The first task for any lexical analysis engine, such as the one I building for Sotue, is to turn a regular expression such as “[A-Z][a-z]*” into a state machine that can be used by the engine itself to efficiently determine whether or not the input text matches the expression. Sotue generates these state machines in two phases:
- Construct an un-optimized state machine from the regular expression
- Optimize the state machine
The un-optimized state machine is formally known in computation theory as a non-deterministic finite automaton, or NFA. The optimized is formally known as a deterministic finite automaton, or DFA. Sotue generates an NFA from a regular expression, and then generates a DFA from the NFA.

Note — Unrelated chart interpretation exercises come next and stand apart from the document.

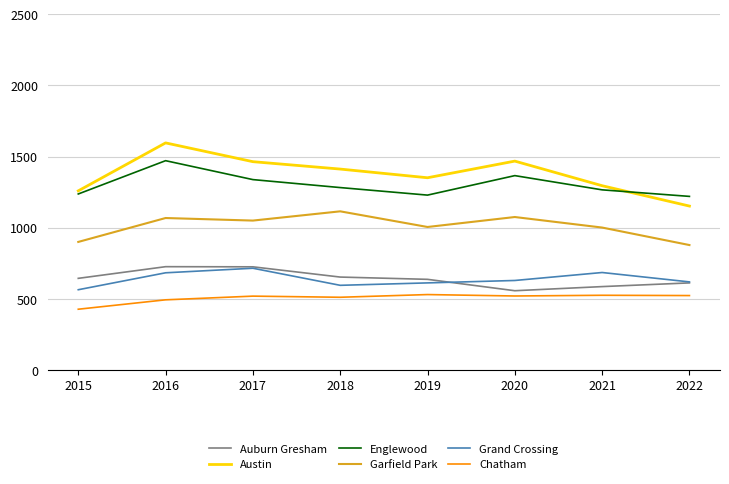

At how many categories does at least one series exceed 451?

8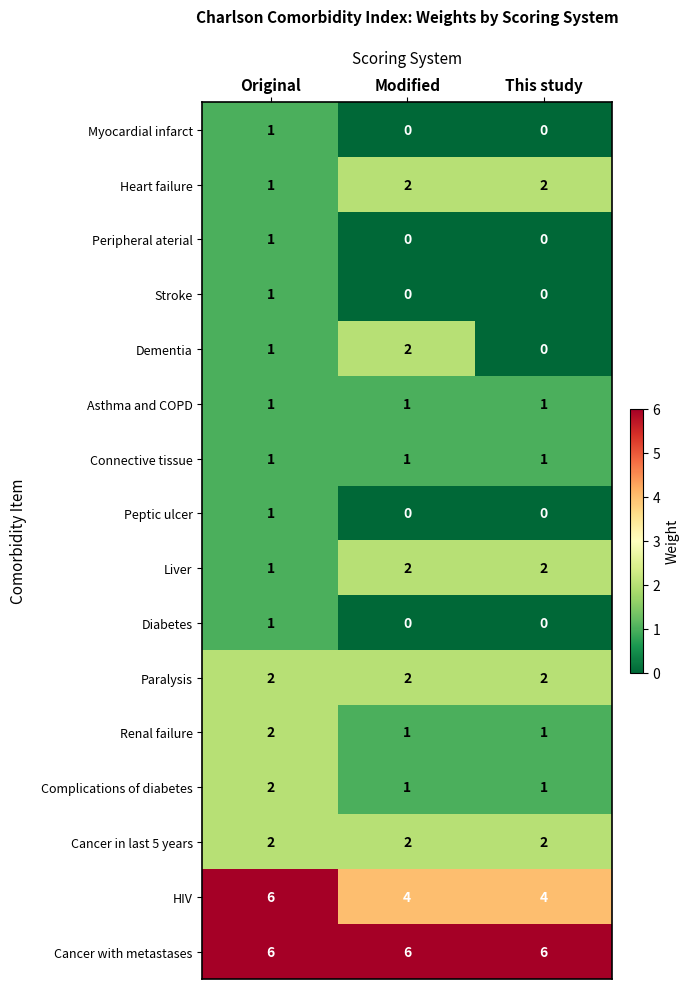

Which series has the largest total across all categories?

Cancer with metastases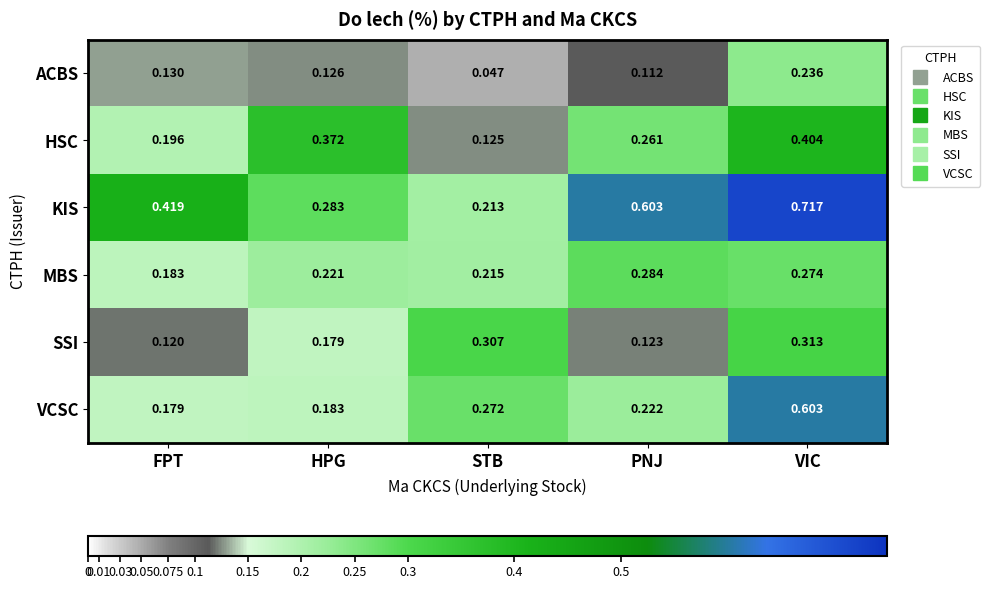

What is the difference between the highest and lowest values at VIC?

0.5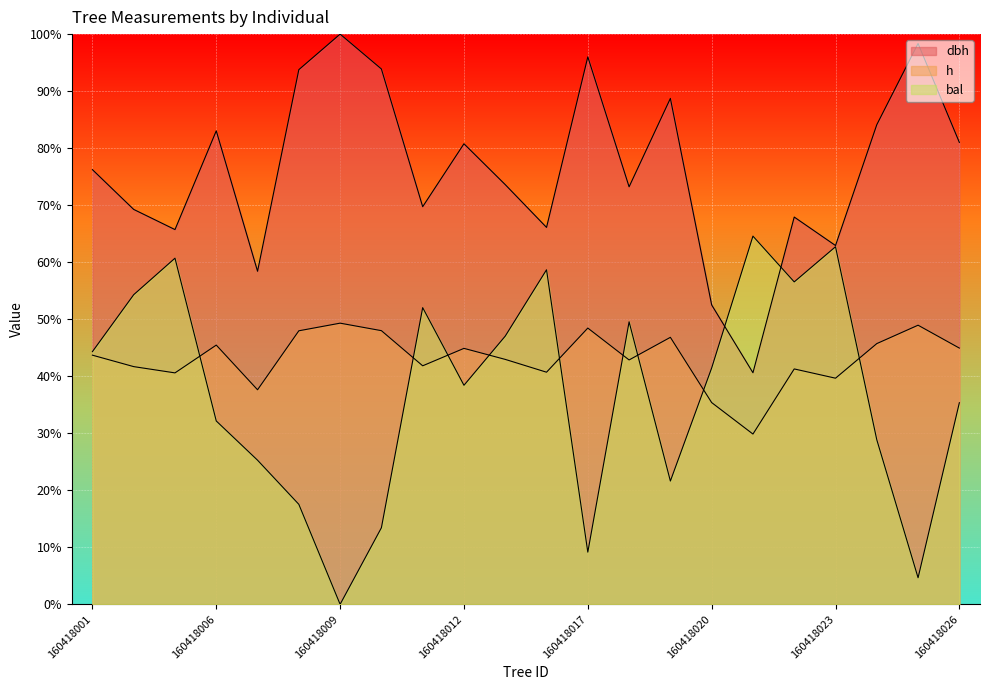

True or false: dbh and h intersect in this chart.

False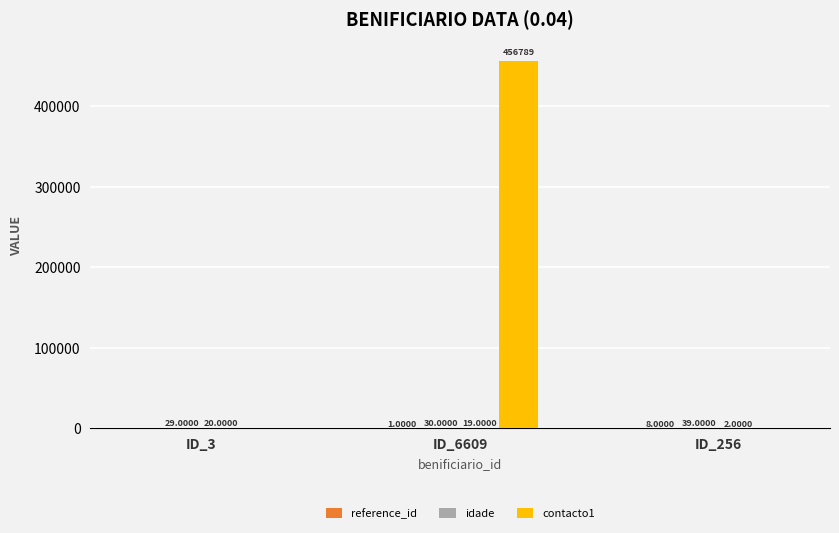

Is the value of idade at ID_256 greater than the value of reference_id at ID_256?

No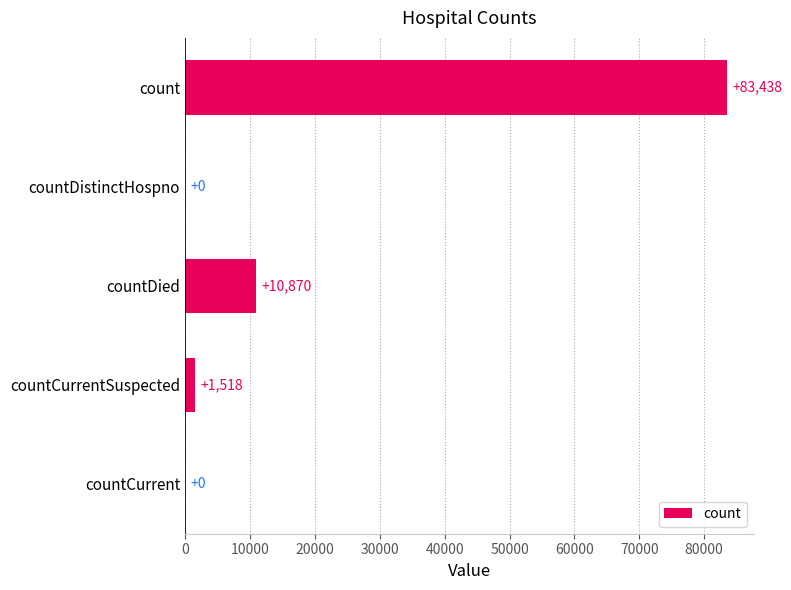

Reading bottom to top, extract all data points from this chart.

countCurrent=0	countCurrentSuspected=1518	countDied=10870	countDistinctHospno=0	count=83438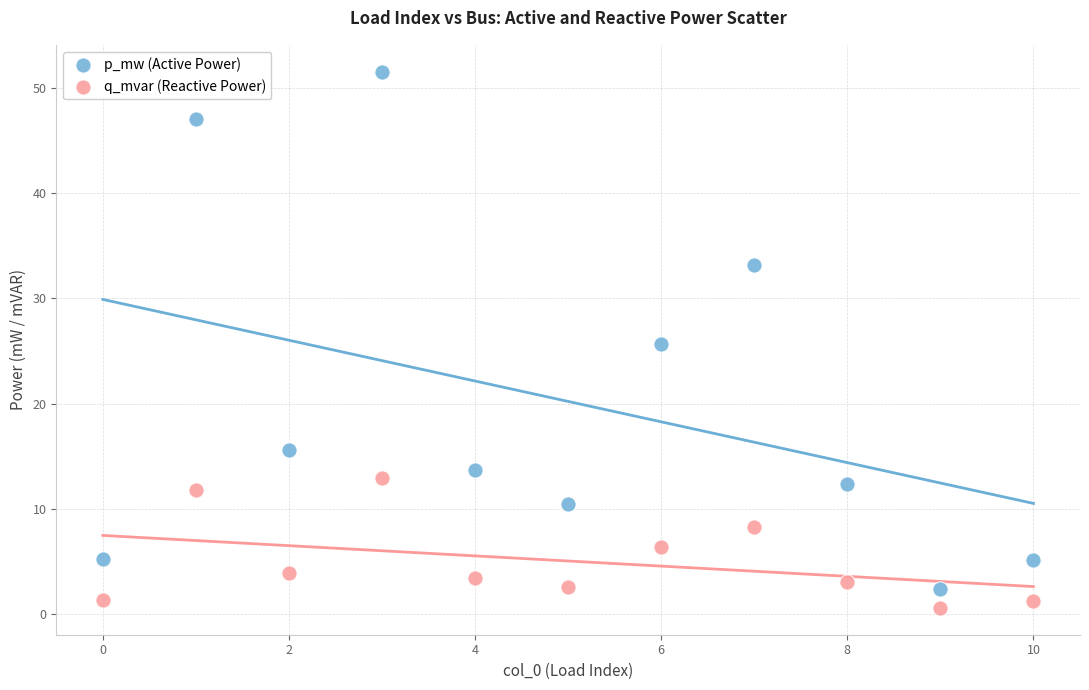

Across all data points, what is the range of Y values (max minus min)?

50.9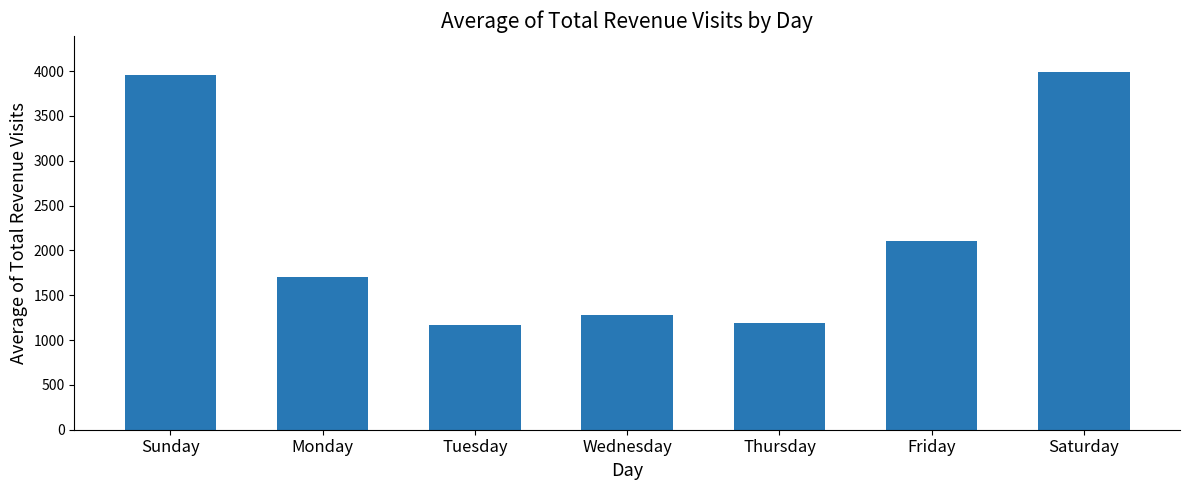

What is the smallest value displayed?

1163.6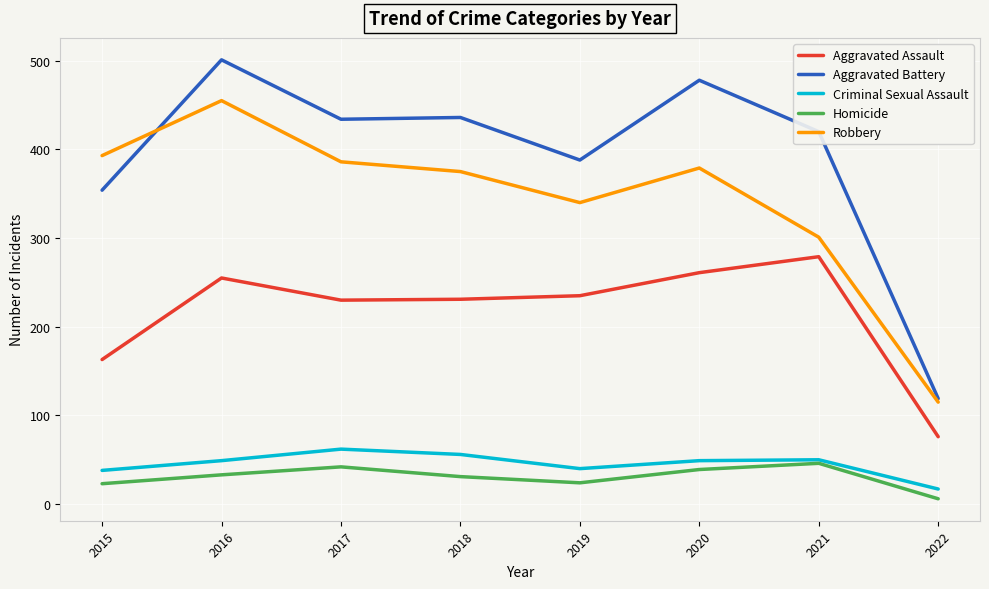

True or false: Criminal Sexual Assault and Aggravated Assault intersect in this chart.

False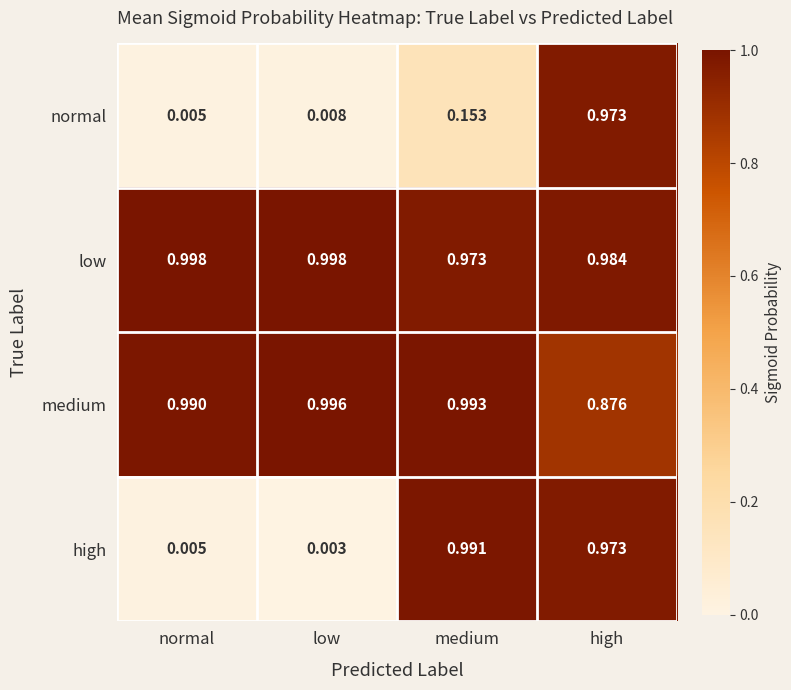

What is the total value across all series at normal?

2.0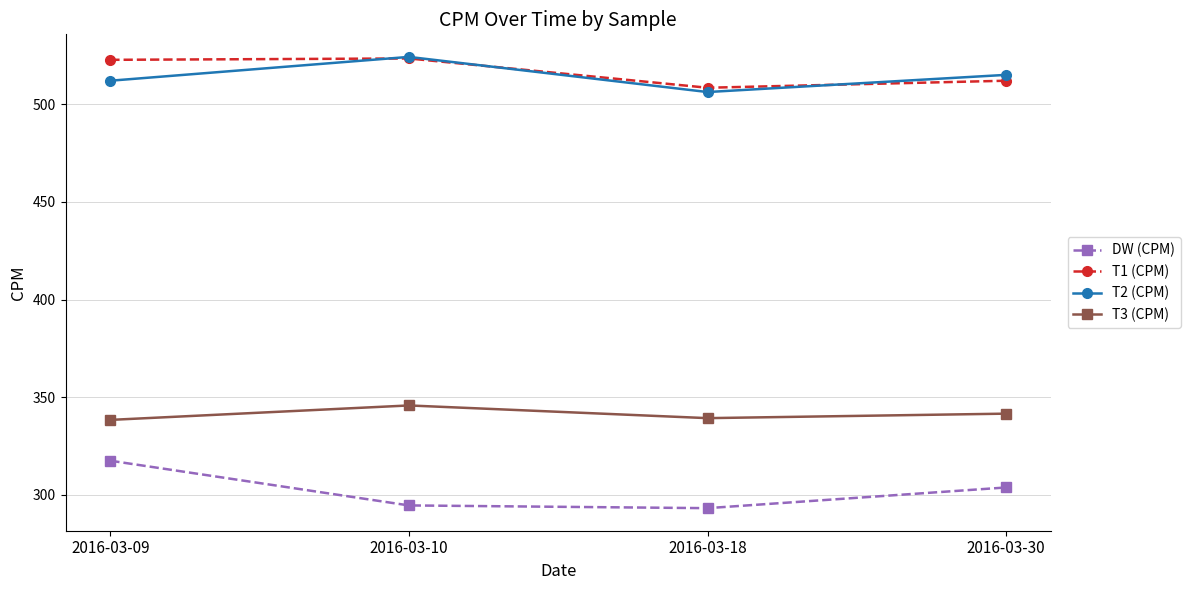

Is it true that T1 (CPM) equals 522.8 at 2016-03-09?

True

Sotue’s unit tests perform a programmatic analysis of text-controlled regular expressions to ensure that the NFA generation is working as intended. However, I was also looking for something more visual, since state machines can be drawn out and easily examined. To this end, I built a small WPF app that displays NFAs generated by Sotue’s NFA engine:
The WPF app is a simple one, with a text box, a button, and a grid pane for the NFA image. The user types a regular expression in the text box and clicks the “Display” button. Sotue’s NFA engine does its thing and produces an NFA. Once the NFA is generated, the WPF app calls out to Graphviz, generating a Graphviz input file describing the generated NFA in Graphviz’ DOT language. The WPF app then kicks off a Graphviz process which generates a PNG image from the described data, and the PNG is loaded as an image into the WPF app. Pretty straightforward.
Currently, Sotue’s NFA engine handles regular expressions containing grouping constructs (parenthetical expressions) and OR expressions such as (“a|b”). I will now move onto adding support for additional constructs, such as closure operators. This NFA viewer will, along with the unit tests, help ensure that the additional expressions are generating the correct NFA.